Note that the statistics presented here can be used to help determine the optimal cut-off value to use with the model. For example, the cut-off associated with the largest combination of sensitivity and specificity, or alternatively accuracy, could be selected.

Model Chart

A logistic regression can be evaluated by the trade-off between sensitivity (true positive rate) and specificity (true negative rate) for all possible cut-off levels. When plotted with 1 – specificity (false positives) on the x-axis and sensitivity on the y-axis, the area under the curve (AUC) provides an important indicator of the performance of the logistic regression (Fig. 6b). An AUC of 0.5 corresponds to a random selection (diagonal "1:1" line in Fig. 6b), whereas a model with a value of 1 perfectly predicts the observations. A logistic regression with an AUC greater than 0.7 is generally considered to be a good model that reasonably accurately depicts the data. AUC values greater than or equal to 0.7 are highlighted in the main Modelling window in green, whereas those less than 0.7 are highlighted in yellow.

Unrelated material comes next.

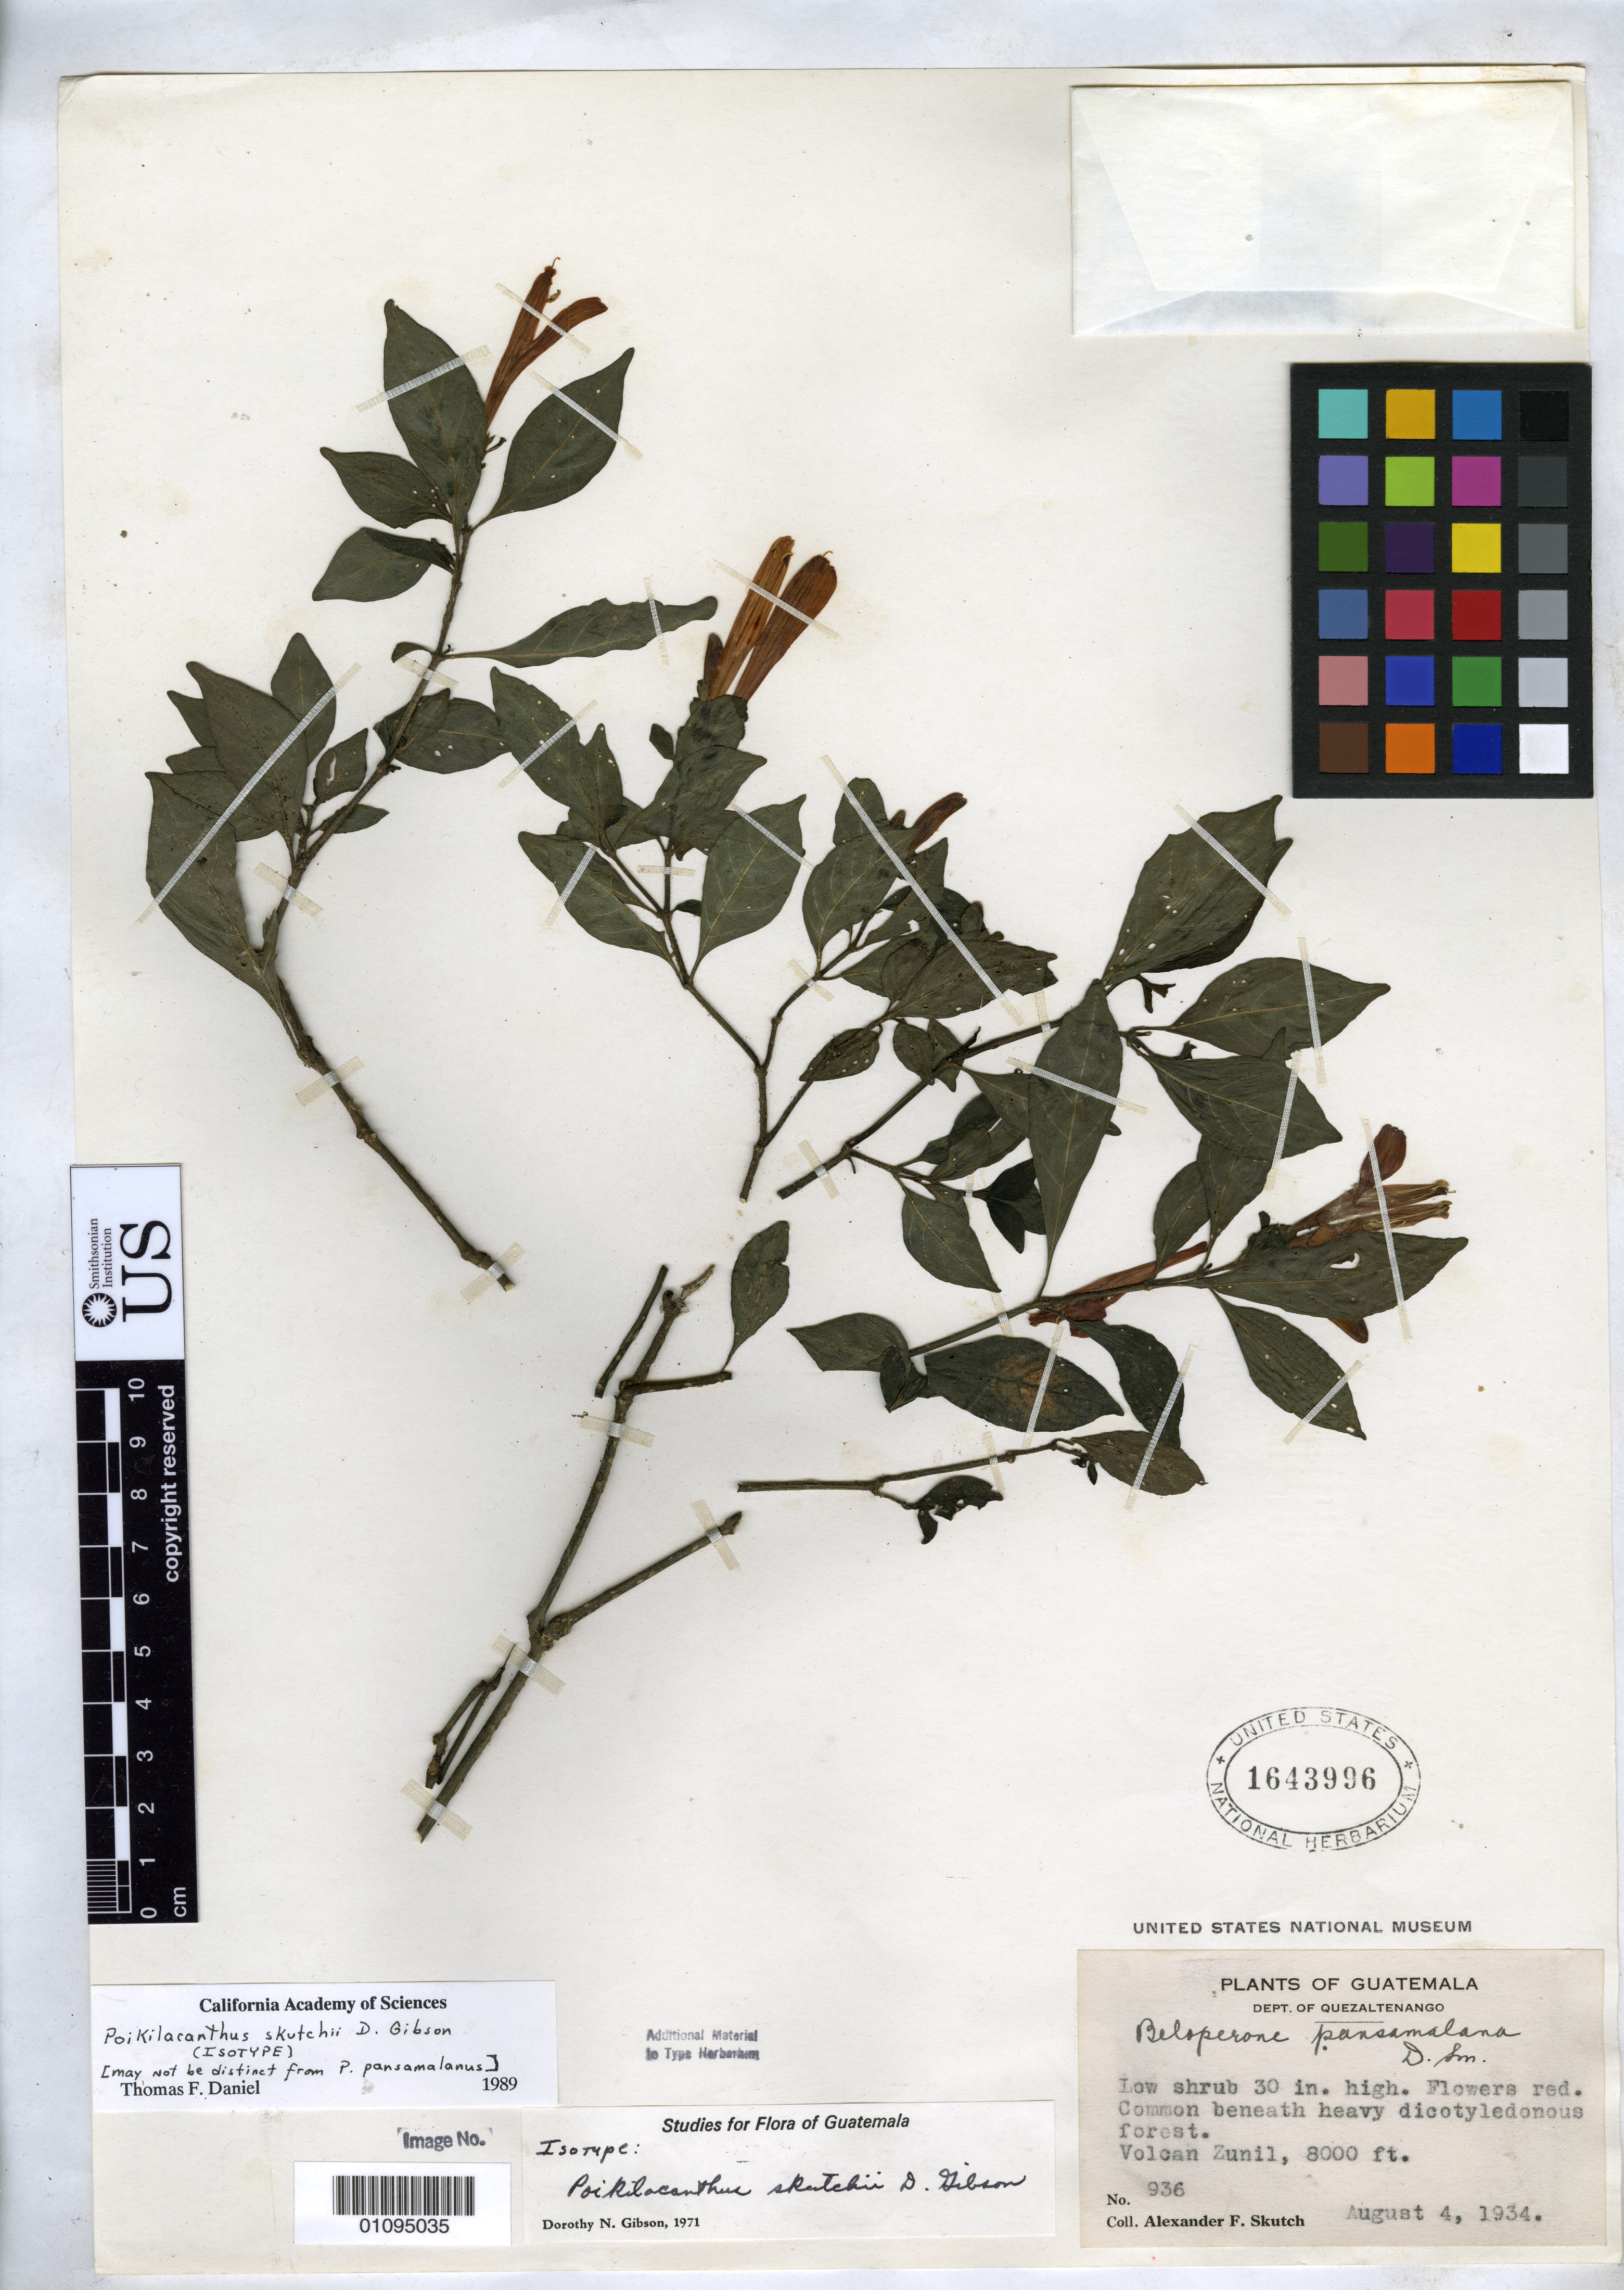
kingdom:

Figure 6(a): Modeling statistics Table
Figure 6:(b) Model chart

Apply Model

To generate a probability map based on a certain model, select the model and click 'Apply Model'. Then provide a name and select a layer to be used for calculating extent and resolution of probability map. You can also leave the latter option blank, then the model extent will be calculated based on the measurement points you provided.

Figure 7: Apply model


Gridding

Figure 8: Gridding

The Gridding function allows you to grid your point data using interpolation, which can produce a reasonably accurate map given a sufficient density of data points. Although not as sophisticated as logistic regression, found in the Models section, is simpler and easier to use and can be sufficient in some cases. The two main options to choose between are between the inverse distance and nearest neighbor algorithms. For more information, see the GDAL Grid Tutorial.

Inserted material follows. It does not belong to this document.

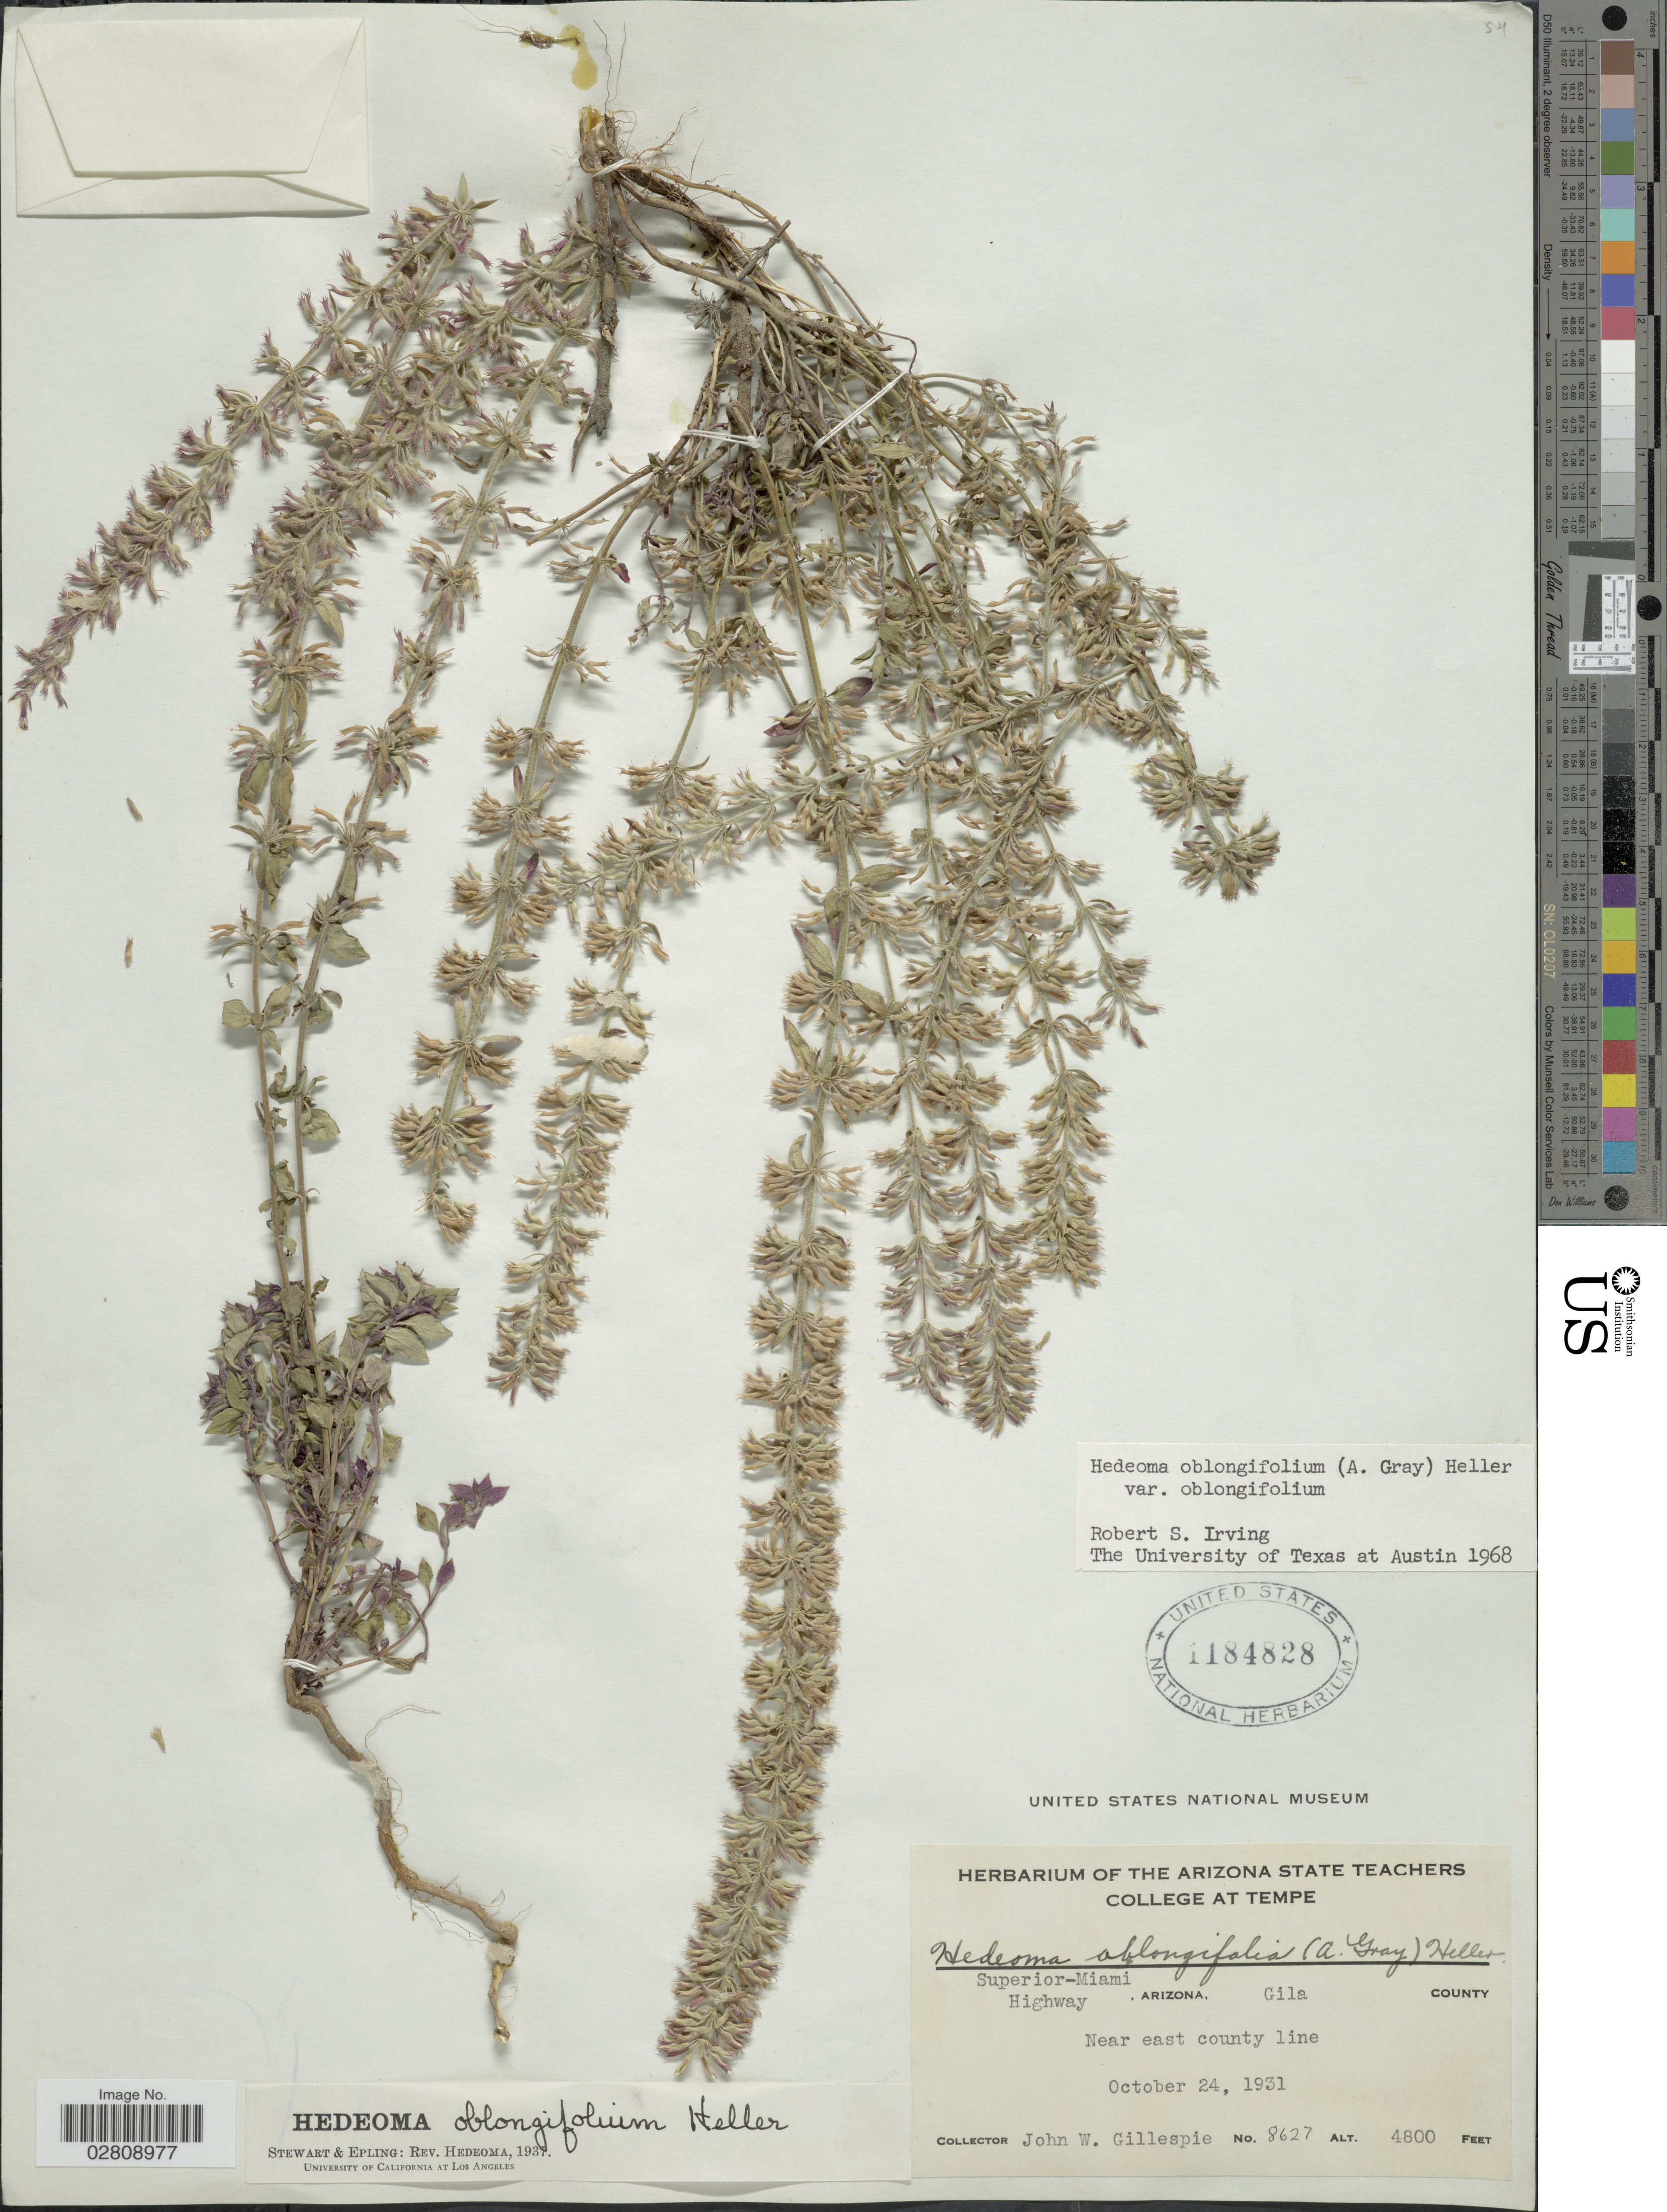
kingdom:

Inverse Distance The Inverse Distance method performs weighted average interpolation to a power (default 2). Optional parameters include:

  • Smoothing - (default 0.0)
  • Max. points - Maximum number of data points to use. Do not search for more points than this number. This is only used if search ellipse is set (both radii are non-zero). Zero means that all found points should be used. Default is 0.
  • Min. points - Minimum number of data points to use. If less amount of points found the grid node considered empty and will be filled with NODATA marker. This is only used if search ellipse is set (both radii are non-zero). Default is 0.
  • Radius X - The first radius (X axis if rotation angle is 0) of search ellipse. Set this parameter to zero to use whole point array. Default is 0.0.
  • Radius Y - The second radius (Y axis if rotation angle is 0) of search ellipse. Set this parameter to zero to use whole point array. Default is 0.0.
  • Angle - Angle of search ellipse rotation in degrees (counter clockwise, default 0.0).

Nearest Neighbor The Nearest Neighbor method simply takes the value of nearest point found in the grid node search ellipse and returns it as a result. The optional parameters are:

  • Radius X - The first radius (X axis if rotation angle is 0) of search ellipse. Set this parameter to zero to use whole point array. Default is 0.0.
  • Radius Y - The second radius (Y axis if rotation angle is 0) of search ellipse. Set this parameter to zero to use whole point array. Default is 0.0.
  • Angle - Angle of search ellipse rotation in degrees (counter clockwise, default 0.0).

Both types of grids require the specification of a data table, target variable and layer name.